**WORK INSTRUCTION**
Would you return each entry exactly as written, omitting any pictures?

-----

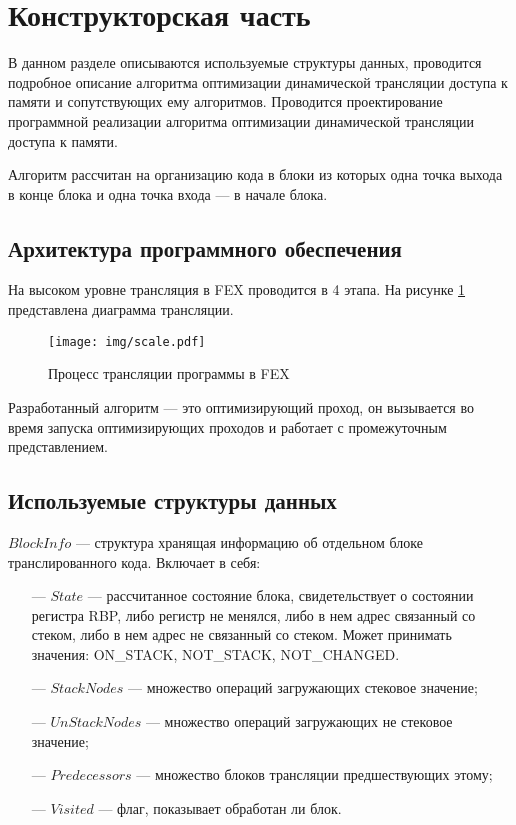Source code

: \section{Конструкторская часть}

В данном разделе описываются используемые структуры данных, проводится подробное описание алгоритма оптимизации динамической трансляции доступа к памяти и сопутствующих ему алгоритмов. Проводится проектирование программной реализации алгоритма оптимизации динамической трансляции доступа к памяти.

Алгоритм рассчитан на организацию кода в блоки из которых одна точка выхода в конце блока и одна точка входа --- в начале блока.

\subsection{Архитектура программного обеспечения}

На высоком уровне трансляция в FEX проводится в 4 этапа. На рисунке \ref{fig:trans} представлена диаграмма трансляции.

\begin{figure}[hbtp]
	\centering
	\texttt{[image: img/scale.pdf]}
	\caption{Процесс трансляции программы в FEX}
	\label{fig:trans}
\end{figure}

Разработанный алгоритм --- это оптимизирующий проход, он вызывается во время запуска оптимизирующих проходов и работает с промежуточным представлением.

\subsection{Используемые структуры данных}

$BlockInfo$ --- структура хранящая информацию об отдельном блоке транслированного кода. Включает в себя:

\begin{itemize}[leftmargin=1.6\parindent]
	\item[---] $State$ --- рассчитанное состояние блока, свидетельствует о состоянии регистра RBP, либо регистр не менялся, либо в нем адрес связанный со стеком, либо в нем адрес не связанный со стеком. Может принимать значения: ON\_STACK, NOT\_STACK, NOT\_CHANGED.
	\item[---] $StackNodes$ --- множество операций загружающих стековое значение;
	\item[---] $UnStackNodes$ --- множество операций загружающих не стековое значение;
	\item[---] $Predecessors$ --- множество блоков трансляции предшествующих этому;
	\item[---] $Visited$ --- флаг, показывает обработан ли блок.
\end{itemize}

-----

**EXPECTED ANSWER**
Source code

: \section{Конструкторская часть}

В данном разделе описываются используемые структуры данных, проводится подробное описание алгоритма оптимизации динамической трансляции доступа к памяти и сопутствующих ему алгоритмов. Проводится проектирование программной реализации алгоритма оптимизации динамической трансляции доступа к памяти.

Алгоритм рассчитан на организацию кода в блоки из которых одна точка выхода в конце блока и одна точка входа --- в начале блока.

\subsection{Архитектура программного обеспечения}

На высоком уровне трансляция в FEX проводится в 4 этапа. На рисунке \ref{fig:trans} представлена диаграмма трансляции.

\begin{figure}[hbtp]
	\centering
	\texttt{[image: img/scale.pdf]}
	\caption{Процесс трансляции программы в FEX}
	\label{fig:trans}
\end{figure}

Разработанный алгоритм --- это оптимизирующий проход, он вызывается во время запуска оптимизирующих проходов и работает с промежуточным представлением.

\subsection{Используемые структуры данных}

$BlockInfo$ --- структура хранящая информацию об отдельном блоке транслированного кода. Включает в себя:

\begin{itemize}[leftmargin=1.6\parindent]
	\item[---] $State$ --- рассчитанное состояние блока, свидетельствует о состоянии регистра RBP, либо регистр не менялся, либо в нем адрес связанный со стеком, либо в нем адрес не связанный со стеком. Может принимать значения: ON\_STACK, NOT\_STACK, NOT\_CHANGED.
	\item[---] $StackNodes$ --- множество операций загружающих стековое значение;
	\item[---] $UnStackNodes$ --- множество операций загружающих не стековое значение;
	\item[---] $Predecessors$ --- множество блоков трансляции предшествующих этому;
	\item[---] $Visited$ --- флаг, показывает обработан ли блок.
\end{itemize}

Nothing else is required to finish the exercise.